The following description of runtime fields is from the Runtime fields: Schema on read for Elastic blog post:
Runtime fields enable you to create and query fields that are evaluated only at query time. Instead of indexing all the fields in your data as it’s ingested, you can pick and choose which fields are indexed and which ones are calculated only at runtime as you execute your queries. Runtime fields support new use cases and you won’t have to reindex any of your data.
Exploring a solution based on runtime fields
Note: Runtime fields are beta functionality and subject to change. The details below were shared by a colleague who briefly experimented with runtime fields based on your use case.
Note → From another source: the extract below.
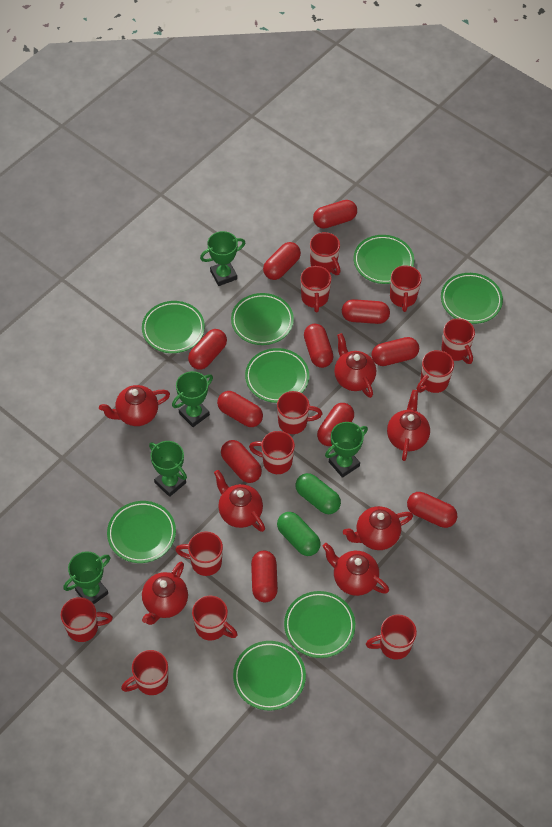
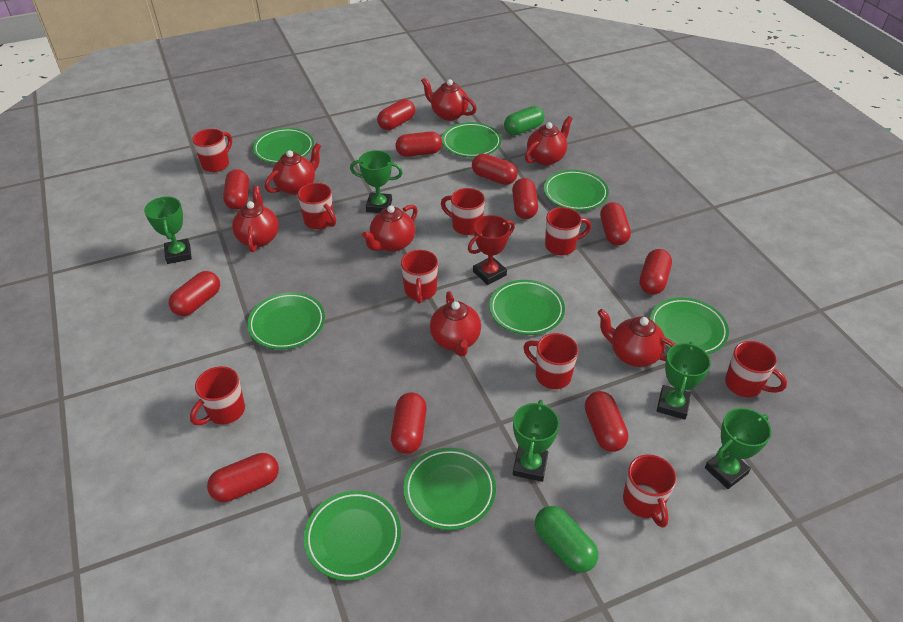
red mug: [60,597,113,642] [121,650,168,695] [175,531,223,576] [192,596,238,640] [249,431,295,474] [277,391,322,434] [301,266,331,312] [310,232,341,275] [366,614,417,660] [390,265,422,312] [416,350,454,393] [442,318,475,364] = 12 -> [190,366,245,425] [192,129,232,172] [298,183,336,230] [401,250,438,304] [441,188,485,235] [523,333,578,389] [545,207,591,256] [623,454,677,528] [725,341,787,397] = 9
red trophy: none = 0 -> [468,215,515,285] = 1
The information below does not describe a complete solution.
The following POST
creates a runtime field a runtime field named hour_of_day
, which extracts just the hour portion from the @timestamp
field:
POST test-index/_mapping
{
"runtime": {
"hour_of_day": {
"type": "long",
"script": {
"source": """
emit(doc['@timestamp'].value.hourOfDay)
"""
}
}
}
}
The goal of creating a runtime field like hour_of_day
in the example above, would be to refer to hour_of_day
in a detection rule's KQL query, e.g. hour_of_day >= 22 OR hour_of_day <=5
However, a caveat to the script above is when a date
field is accessed via the doc
collection:
emit(doc['@timestamp'].value.hourOfDay)
the timezone information is lost, and the hourOfDay
is always reported in UTC. This happens because doc
is using the indexed field, which under-the-hood is really just a number representing milliseconds since the epoch.
My colleague found that when fields are accessed via params._source
instead of doc
, per the example below, it's possible to get the original string value from the event, and extract the timezone information from it:
"hour_of_day": {
"type": "long",
"script": {
"source": """
ZonedDateTime zdt = ZonedDateTime.parse(params._source['mytimestamp']);
emit(zdt.getHour());
"""
}
},
The example above doesn't implement error handling for the case where timestamps can't be parsed. Without error handling, a single document containing a non-parsable timestamps could cause the entire query to fail.
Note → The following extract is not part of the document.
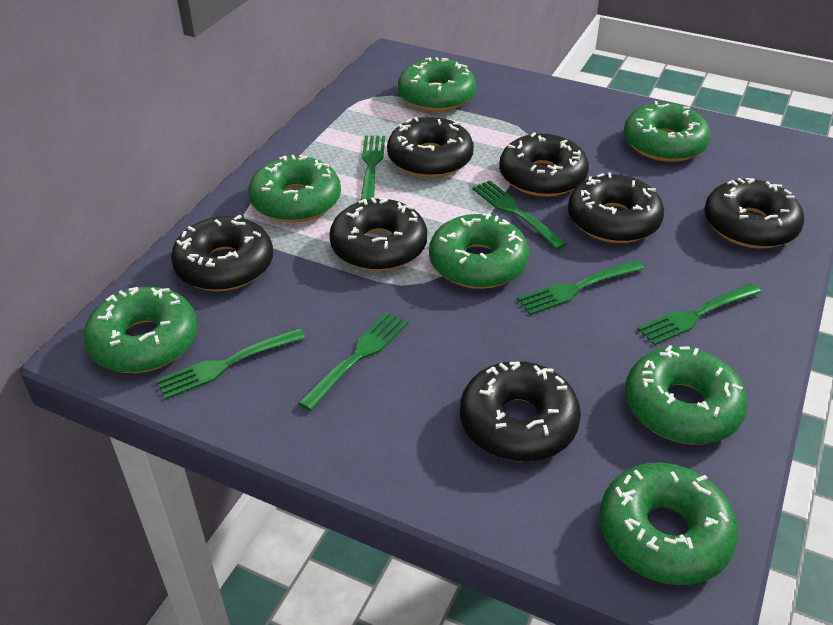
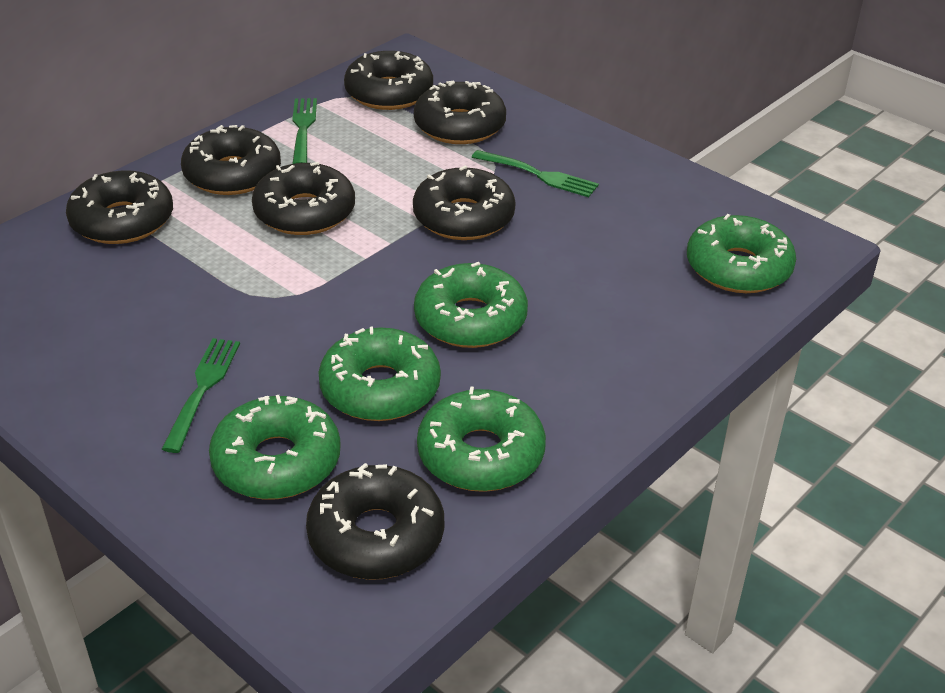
green donut: [83,287,197,373] [248,155,341,222] [398,57,476,112] [429,213,529,289] [599,463,738,585] [623,101,711,162] [625,345,748,444] = 7 -> [209,395,341,500] [319,327,441,421] [414,262,528,348] [417,386,546,492] [687,214,796,293] = 5
green fork: [156,328,306,400] [299,312,408,411] [360,136,385,201] [472,180,567,250] [517,260,644,315] [637,283,761,345] = 6 -> [162,338,240,453] [292,98,317,164] [472,150,599,197] = 3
Thus, neither of the examples above are a complete implementation of hour_of_day
as a runtime field, but they can serve as a starting point for experimentation.
Another colleague noted that even if hour_of_day
is implemented as a runtime field that reliably works across time zones so it can be referred to in KQL, the definition of "normal working hours" can still vary widely, even for users in the same time zone. It may be possible to pivot to a machine-learning-driven approach to this problem, where ML determines what "off hours" is based on the behavior on an individual user over time. The folks here are best-positioned to answer questions about an ML-driven approach, if that's an alternative you're willing to explore at this time.